Transcript
LINDA WERTHEIMER, HOST:
In Pakistan, there's a cafe called the Second Floor. It's listed in a local Karachi social blog as one of the coolest cafes in town. Since it opened its doors five years ago, it's become a haven in a city more known for its violence than its civil discourse. NPR's Dina Temple-Raston paid a visit.
DINA TEMPLE-RASTON, BYLINE: The artwork on the front stoop of the Second Floor Cafe in Karachi says it all.
SABEEN MAHMUD: I wanted something right at the entrance...
TEMPLE-RASTON: That's Shameen Mahmud. [POST-BROADCAST CORRECTION: Mahmud's first name is Sabeen.] She runs the Second Floor. And she's showing me a painting of a giant Escape Key on the stoop...
MAHMUD: Indicating that when you enter this space, you will escape from the world for a little while. So, one of our artist friends just stenciled that.
TEMPLE-RASTON: Shameen Mahmud is a 30-something social activist in Karachi, and what she's created sounds simple enough. She opened a place where people could gather to exchange ideas while eating organic wraps and sipping lattes.
MAHMUD: We have art exhibitions. We have book readings. We have talks, film screenings, theater, dance - essentially, anything that covers the realm of arts and culture, science and technology - and ideas.

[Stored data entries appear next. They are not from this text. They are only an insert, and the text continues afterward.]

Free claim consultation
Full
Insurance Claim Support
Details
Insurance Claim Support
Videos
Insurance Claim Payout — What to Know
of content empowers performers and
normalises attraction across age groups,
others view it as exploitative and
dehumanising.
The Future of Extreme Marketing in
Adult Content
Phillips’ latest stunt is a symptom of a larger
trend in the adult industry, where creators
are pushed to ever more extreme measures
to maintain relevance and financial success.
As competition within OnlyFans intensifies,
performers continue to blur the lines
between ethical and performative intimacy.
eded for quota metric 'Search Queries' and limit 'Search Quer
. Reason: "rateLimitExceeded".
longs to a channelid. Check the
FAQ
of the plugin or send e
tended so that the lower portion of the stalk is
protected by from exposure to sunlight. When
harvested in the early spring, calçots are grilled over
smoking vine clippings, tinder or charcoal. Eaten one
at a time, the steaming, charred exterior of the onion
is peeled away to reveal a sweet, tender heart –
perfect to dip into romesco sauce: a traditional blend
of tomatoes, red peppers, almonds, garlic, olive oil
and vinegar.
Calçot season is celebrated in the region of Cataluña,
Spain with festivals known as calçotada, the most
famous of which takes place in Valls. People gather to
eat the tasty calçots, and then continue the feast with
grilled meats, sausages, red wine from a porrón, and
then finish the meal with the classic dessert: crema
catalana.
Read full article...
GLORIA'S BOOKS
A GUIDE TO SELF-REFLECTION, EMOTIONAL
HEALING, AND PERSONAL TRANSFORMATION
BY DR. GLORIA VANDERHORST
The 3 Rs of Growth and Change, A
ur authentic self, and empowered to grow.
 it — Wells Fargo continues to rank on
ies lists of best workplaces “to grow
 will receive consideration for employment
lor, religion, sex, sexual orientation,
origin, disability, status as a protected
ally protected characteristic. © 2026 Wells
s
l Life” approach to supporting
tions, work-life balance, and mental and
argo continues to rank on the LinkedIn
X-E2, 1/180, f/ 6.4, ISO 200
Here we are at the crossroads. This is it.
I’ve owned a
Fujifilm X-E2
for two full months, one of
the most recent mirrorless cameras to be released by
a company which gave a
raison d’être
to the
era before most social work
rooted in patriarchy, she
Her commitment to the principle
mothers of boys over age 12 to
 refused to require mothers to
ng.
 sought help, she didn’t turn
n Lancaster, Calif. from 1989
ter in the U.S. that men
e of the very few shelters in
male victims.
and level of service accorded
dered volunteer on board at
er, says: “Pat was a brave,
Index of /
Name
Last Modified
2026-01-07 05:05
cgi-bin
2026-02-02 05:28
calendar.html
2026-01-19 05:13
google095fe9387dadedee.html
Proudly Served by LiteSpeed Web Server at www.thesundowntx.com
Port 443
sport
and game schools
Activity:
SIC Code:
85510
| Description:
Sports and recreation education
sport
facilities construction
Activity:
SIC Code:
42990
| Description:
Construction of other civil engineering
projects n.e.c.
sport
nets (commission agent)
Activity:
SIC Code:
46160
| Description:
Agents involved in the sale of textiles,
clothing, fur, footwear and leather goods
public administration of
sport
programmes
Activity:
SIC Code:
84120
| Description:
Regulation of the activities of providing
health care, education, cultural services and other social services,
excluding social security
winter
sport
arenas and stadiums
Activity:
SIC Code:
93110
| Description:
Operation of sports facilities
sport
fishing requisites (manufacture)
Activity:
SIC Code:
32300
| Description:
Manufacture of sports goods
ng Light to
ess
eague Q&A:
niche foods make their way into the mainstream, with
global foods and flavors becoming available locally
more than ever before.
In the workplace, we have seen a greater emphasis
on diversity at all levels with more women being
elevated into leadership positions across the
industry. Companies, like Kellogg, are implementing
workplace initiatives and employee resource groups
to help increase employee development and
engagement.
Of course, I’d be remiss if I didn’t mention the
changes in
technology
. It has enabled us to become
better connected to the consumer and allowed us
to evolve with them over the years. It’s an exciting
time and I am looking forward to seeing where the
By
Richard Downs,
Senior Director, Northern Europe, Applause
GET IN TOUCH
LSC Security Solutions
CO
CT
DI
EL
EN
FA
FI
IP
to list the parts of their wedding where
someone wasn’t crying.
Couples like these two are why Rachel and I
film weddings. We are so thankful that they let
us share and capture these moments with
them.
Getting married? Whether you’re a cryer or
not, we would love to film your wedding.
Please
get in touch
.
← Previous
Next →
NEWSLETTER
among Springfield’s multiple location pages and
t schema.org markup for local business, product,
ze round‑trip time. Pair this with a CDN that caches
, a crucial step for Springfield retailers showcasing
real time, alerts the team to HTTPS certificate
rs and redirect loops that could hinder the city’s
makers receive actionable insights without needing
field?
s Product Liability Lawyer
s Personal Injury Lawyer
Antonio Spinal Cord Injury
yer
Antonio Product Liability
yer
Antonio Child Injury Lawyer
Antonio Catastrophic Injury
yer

TEMPLE-RASTON: If you were in Greenwich Village or SoHo in New York, this would sound like more of the same. But this being Pakistan, the Second Floor is unusual. When lawyers demonstrated after then-Pakistani President Pervez Musharraf fired dozens of senior judges in 2007, demonstrators planned their next moves at the Second Floor.
MAHMUD: We used to do these flash protests, and we used to just tell all these guys that we're going be here at such and such a time. We'd organize them over SMS.
TEMPLE-RASTON: Organizing demonstrations by SMS - or text messaging - back in 2007. A former Pakistani naval researcher named Ayesha Siddiqa, was looking for a place for a reading. She'd written a controversial book on Pakistan's military business interests. The Second Floor offered to host the event.
ZAHEER KIDVAI: We got telephone calls from agencies - so did she - that we shouldn't have it.
TEMPLE-RASTON: That's Zaheer Kidvai, who helped open the Second Floor. And he talked to the intelligence officials from the Inter-Services Intelligence, who called.
KIDVAI: My answer was, this is just a discussion. And so if you don't like the idea of what she's written, then come there. Don't bring guns; don't bring anything. Just come there.
TEMPLE-RASTON: And they did. Shameen Mahmud said the ISI agents were easy to spot, and they asked pro-army questions. But it all worked out just fine, she says.
MAHMUD: I'm sure there's a lot of stuff that I don't know about, that goes on; that I'm not aware of - because I know that the agencies visit. And you know, people will show up from the ISI, and from here and there. And they're just people; they're just doing their jobs. And I wish they didn't have those jobs, but they have not troubled us.
HEDRANI: It's the only place in Karachi, you know, that actually serves people like us.
TEMPLE-RASTON: That's 21-year-old Hedrani, a film student and a regular customer.
HEDRANI: You can really have nice conversations out here with just general, random, people. You can just walk up to people and have good conversations.
TEMPLE-RASTON: Of course, that's why the Second Floor was created in the first place - to spark discussion, says Zaheer Kidvai.
KIDVAI: It's nice to see them sit down in conversations and discuss - whether it's politics or religion, or anything else - things that are not allowed to be talked about in public here.